Les hôtes du château neuf n’étaient déjà plus aussi nombreux que dans les premiers jours de Noël. Plusieurs mères avaient emmené leurs filles en voyant que le baron Olaüs n’y faisait aucune attention. Les diplomates des deux sexes qui avaient avec lui des relations d’intérêts, et les héritiers présomptifs, que le baron avait coutume d’appeler, quand il plaisantait en français sur leur compte, ses héritiers présomptueux, tenaient bon, en dépit de la tristesse qui se répandait autour de lui. La comtesse Elvéda s’impatientait de ne pouvoir avancer aucune affaire avec le mystérieux amphitryon ; mais elle s’en dédommageait en établissant l’empire de ses charmes sur l’ambassadeur de Russie. Quant aux dames âgées, les matinées et les après-midi se passaient pour elles en visites reçues et rendues dans les appartements respectifs avec beaucoup de cérémonie et de solennité. Là, on s’entretenait toujours des mêmes choses : du beau temps de la saison, de la magnifique hospitalité du châtelain, de son grand esprit un peu malicieux, de son indisposition, qu’il supportait avec un si grand courage pour ne pas troubler les plaisirs de ses convives, et, en disant cela, on étouffait d’homériques bâillements. Et puis on parlait politique et on se disputait avec aigreur, ce qui n’empêchait pas que l’on ne parlât religion d’une manière édifiante. Le plus souvent on disait aux personnes qui venaient d’entrer tout le mal possible de celles qui venaient de sortir.

Les seuls esprits qui pussent lutter avec succès contre le froid de cette atmosphère morale, c’était une vingtaine de jeunes gens des deux sexes, qui, avec ou sans l’agrément de leurs familles, avaient vite noué entre eux des liaisons de cœur plus ou moins tendres, et qui, par leur libre réunion à presque toutes les heures du jour, se servaient de chaperons ou de confidents les uns aux autres. À cette bonne jeunesse se joignaient quelques personnes plus âgées, mais bienveillantes et d’un caractère gai, les gouvernantes comme mademoiselle Potin, la famille du pasteur, groupe choyé et considéré dans toutes les réunions champêtres, quelques vieux campagnards sans prétention et sans intrigue, le jeune médecin du baron, quand il pouvait s’échapper des griffes de son tyrannique et rusé malade ; enfin l’illustre Stangstadius, quand on pouvait s’emparer de lui et le retenir par des taquineries sous forme de compliments hyperboliques, dont il ne suspectait jamais la sincérité, même quand ils s’adressaient aux agréments de sa personne.

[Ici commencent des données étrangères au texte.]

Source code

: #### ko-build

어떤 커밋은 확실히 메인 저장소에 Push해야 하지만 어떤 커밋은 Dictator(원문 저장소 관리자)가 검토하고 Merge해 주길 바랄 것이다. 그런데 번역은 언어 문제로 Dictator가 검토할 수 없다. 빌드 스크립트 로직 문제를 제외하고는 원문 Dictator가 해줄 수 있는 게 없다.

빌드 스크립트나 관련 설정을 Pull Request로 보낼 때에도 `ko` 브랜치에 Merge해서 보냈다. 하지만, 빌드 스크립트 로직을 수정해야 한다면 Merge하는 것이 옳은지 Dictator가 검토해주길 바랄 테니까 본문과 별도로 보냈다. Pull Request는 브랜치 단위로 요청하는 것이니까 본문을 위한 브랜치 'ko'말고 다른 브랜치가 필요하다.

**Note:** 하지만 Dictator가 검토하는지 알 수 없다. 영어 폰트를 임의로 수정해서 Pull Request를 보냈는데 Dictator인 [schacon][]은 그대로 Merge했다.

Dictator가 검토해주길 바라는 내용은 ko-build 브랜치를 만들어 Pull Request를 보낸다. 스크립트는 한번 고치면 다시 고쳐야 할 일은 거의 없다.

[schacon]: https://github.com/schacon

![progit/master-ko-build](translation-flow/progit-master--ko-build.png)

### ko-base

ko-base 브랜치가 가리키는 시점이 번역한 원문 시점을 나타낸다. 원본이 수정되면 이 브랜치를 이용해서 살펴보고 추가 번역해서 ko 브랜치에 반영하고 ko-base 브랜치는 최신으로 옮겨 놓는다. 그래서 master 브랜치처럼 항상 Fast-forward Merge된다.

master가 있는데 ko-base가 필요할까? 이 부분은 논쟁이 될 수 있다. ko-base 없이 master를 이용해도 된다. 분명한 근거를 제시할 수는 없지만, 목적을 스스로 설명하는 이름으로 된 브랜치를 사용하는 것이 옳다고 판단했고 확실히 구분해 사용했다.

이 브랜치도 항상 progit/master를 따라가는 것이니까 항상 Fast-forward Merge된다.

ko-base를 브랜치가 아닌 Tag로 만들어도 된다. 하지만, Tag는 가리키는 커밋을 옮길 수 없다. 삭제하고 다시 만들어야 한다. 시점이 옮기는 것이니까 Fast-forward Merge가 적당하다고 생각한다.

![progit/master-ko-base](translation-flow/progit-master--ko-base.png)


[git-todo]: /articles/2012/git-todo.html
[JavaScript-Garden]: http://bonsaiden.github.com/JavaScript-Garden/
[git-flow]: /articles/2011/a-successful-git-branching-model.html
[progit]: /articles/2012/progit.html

La collation de l’aftonward fut donc aussi enjouée que les autres jours, bien que le géologue n’y parût pas, et le jeune monde, comme disaient les matrones, ne s’aperçut pas de la figure soucieuse et agitée des valets, lesquels n’étaient pas aussi dupes de la légère indisposition de leur maître qu’ils voulaient bien le laisser croire à ceux d’entre eux qui faisaient métier d’espionner les autres.

Après la collation, on déclara que c’était assez écouter les exploits des chasseurs, et Martina proposa de reprendre un amusement qui avait eu beaucoup de succès la veille, et qui consistait à se cacher et à se chercher les uns les autres dans une partie des bâtiments du château. Instinctivement, on fuyait certain pavillon réservé aux appartements isolés du châtelain, et peut-être, sans en rien faire paraître, n’était-on pas fâché d’avoir le prétexte de respecter son repos pour s’éloigner également des appartements de cérémonie occupés par les grands parents. Dans les longues galeries sombres et peu fréquentées qui couronnaient les bâtiments d’enceinte, et qui ouvraient diverses communications avec les étages inférieurs, consacrés à divers usages domestiques, celliers, blanchisseries, etc., on avait un libre parcours pour se chercher et beaucoup de recoins pour se cacher. On tira au sort les groupes qui devaient se donner la chasse les uns aux autres à tour de rôle ; Marguerite se trouva avec Martina et son fiancé le lieutenant.